The Possessors by John Christopher [Sam Youd] (Hodder & Stoughton 1965)

Coming with a rave recommendation from big-time SF fan Kingsley Amis on the cover, this 1965 novel by John “Death of Grass” Christopher [Sam Youd] is a quietly compelling take on the “alien bodysnatchers” template: proof that you don’t necessarily need Big Ideas to make a SF story work, just good old-fashioned storytelling talent. Beginning with an italicised prologue from the perspective of a doomed alien race, wherein we learn that these spectral beings (who require living flesh-and-blood hosts to supply their energy needs) have launched a flotilla of arks into the void to escape the impending destruction of their homeworld by supernova, we then switch to the glamorous setting of a remote Swiss ski chalet, temporary home to a handful of holidaying Brits and their kids. Each chapter assumes the perspective of one of the principal cast (while remaining in the third person): a quiet solicitor’s clerk, ex-RAF hale-and-hearty chalet owner and his alcoholic wife, skirt-chasing cynical plastic surgeon, two “smashing bid”-type sisters, mum-and-dad-plus-two-kids etc. When one of the kids abruptly topples stone-dead into the snow after discovering a mysterious blue sphere (which later is nowhere to be found), astute readers will be nodding contentedly to themselves (possible murmuring “Ah, Quatermass II” into the bargain) in anticipation of the little lad’s imminent resurrection as the first of the possessed. Christopher conveys the mother’s stunned sense of shock and loss extremely well; short on original ideas he may be, but you can’t really fault him on character. Before you know it, bad weather and a pesky avalanche have cut the chalet off from civilisation and the remaining humans must defend their makeshift stockade from the ever-increasing ranks of the alien undead (whose contamination-possession is spread by touch, so don’t get caught in a room by yourself with one or more of ’em).

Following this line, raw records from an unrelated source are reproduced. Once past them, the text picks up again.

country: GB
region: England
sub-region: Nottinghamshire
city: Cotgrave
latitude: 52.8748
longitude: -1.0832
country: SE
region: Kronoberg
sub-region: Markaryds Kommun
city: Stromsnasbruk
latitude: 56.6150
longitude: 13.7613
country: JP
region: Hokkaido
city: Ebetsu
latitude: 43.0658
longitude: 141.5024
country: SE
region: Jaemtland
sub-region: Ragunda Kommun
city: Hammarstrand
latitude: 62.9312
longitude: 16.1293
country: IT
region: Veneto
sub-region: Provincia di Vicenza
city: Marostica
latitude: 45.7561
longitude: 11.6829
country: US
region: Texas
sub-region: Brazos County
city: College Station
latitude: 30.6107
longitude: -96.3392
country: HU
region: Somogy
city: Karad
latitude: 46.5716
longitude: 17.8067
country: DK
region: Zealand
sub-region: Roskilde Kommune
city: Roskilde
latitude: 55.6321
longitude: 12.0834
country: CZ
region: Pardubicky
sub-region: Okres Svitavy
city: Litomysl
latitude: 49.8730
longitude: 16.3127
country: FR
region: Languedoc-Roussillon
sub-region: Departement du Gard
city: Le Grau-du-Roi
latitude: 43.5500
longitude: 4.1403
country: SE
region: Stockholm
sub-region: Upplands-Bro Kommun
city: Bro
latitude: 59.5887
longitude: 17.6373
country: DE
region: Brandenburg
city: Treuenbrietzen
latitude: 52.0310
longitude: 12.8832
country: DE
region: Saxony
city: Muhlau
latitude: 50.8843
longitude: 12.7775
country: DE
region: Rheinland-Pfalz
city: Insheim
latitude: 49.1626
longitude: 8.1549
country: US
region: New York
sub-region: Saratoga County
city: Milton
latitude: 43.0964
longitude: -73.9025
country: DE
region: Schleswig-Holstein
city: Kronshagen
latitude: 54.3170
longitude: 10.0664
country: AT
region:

Christopher builds tension very nicely, together with the survivors’ escalating feelings of isolation and despair of rescue; he’s also very good at conveying a palpable sense of place. Before the end, I could visualise very clearly the interior of the chalet, and almost feel the reassuring warmth from the crackling log fire and the pint or so of whisky in my belly. Speaking of which, the sheer volume of neat spirits that Christopher’s cast puts away during the course of this adventure is mind-boggling: every time they come in from a recce outdoors – or any time any of them feels slightly out of sorts, really – it’s out with the whisky or the gin or the brandy or all three. It’s very much a novel of the 1960s, not just in its attitude to heavy drinking but in pretty much every way you could imagine: predominantly male-oriented, full of Understanding Wives and up-for-it dolly-birds, and middle-class with a vengeance. In common with the works of John Wyndham, there’s an unthinking (though not unkind) condescension when discussing the working classes, whose dialect is always conveyed in comical phonetic style (often in the voice of a chirpy Cockney from a wartime morale-booster). Yes, I loved it. Despite its basic unoriginality, it’s a genuine page-turner, boasts a cast of at least 2.5-dimensional characters whose fates you actually care about, and a growing unpredictability about who will survive. Undemanding fun, and sometimes that’s exactly what the doctor ordered.